# Instructions to follow
Reproduce the data below verbatim, starting at its first line and ending at the line that contains "Schedule: Schedule -> Important", with both of those lines included.
########################################
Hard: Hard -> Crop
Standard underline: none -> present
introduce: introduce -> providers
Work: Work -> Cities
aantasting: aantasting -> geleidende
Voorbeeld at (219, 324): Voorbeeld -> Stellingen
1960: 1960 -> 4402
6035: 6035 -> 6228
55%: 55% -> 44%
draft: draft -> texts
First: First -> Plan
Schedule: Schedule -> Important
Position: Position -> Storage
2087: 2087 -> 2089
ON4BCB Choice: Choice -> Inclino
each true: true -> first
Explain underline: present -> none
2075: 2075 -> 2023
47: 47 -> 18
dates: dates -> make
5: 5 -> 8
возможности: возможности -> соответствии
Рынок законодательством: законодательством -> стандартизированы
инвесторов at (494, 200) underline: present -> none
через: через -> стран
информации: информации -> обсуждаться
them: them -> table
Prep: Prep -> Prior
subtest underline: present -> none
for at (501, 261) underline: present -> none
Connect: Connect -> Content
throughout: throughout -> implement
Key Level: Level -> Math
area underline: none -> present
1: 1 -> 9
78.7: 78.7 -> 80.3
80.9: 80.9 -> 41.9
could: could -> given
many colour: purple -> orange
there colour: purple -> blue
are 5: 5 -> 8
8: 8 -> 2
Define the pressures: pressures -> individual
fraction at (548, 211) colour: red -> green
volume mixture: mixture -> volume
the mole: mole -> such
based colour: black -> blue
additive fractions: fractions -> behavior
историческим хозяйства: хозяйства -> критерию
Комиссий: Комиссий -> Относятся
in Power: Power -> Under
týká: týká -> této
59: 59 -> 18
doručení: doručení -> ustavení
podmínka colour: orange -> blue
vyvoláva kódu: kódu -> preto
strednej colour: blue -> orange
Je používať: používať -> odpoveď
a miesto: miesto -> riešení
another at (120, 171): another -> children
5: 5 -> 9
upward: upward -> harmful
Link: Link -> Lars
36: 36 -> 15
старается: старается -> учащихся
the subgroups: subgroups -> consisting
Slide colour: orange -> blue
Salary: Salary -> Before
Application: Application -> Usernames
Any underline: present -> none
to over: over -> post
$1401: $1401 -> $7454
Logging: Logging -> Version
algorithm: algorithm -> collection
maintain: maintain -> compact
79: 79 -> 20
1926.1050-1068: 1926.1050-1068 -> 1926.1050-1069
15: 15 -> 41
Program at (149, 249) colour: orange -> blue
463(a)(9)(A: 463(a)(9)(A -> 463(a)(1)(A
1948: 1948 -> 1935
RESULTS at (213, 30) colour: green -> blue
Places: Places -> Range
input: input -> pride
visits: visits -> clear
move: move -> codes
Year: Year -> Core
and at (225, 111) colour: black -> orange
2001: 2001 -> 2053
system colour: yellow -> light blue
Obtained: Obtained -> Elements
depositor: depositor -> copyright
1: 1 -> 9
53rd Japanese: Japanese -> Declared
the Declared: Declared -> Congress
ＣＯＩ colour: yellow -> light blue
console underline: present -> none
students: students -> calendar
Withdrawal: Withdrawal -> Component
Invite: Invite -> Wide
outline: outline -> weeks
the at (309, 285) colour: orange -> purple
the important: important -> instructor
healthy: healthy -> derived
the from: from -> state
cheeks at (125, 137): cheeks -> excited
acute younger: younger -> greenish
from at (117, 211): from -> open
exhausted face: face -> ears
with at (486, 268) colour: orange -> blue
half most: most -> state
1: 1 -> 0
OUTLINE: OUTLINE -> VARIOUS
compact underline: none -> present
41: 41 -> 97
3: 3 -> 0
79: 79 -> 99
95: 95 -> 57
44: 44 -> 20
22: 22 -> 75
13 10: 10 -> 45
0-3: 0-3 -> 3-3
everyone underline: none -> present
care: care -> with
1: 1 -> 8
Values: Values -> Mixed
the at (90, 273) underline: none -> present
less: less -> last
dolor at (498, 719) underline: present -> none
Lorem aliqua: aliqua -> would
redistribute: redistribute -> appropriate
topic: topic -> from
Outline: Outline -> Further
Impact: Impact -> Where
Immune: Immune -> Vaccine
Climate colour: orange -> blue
########################################
# Exercise solution
Hard: Hard -> Crop
Standard underline: none -> present
introduce: introduce -> providers
Work: Work -> Cities
aantasting: aantasting -> geleidende
Voorbeeld at (219, 324): Voorbeeld -> Stellingen
1960: 1960 -> 4402
6035: 6035 -> 6228
55%: 55% -> 44%
draft: draft -> texts
First: First -> Plan
Schedule: Schedule -> Important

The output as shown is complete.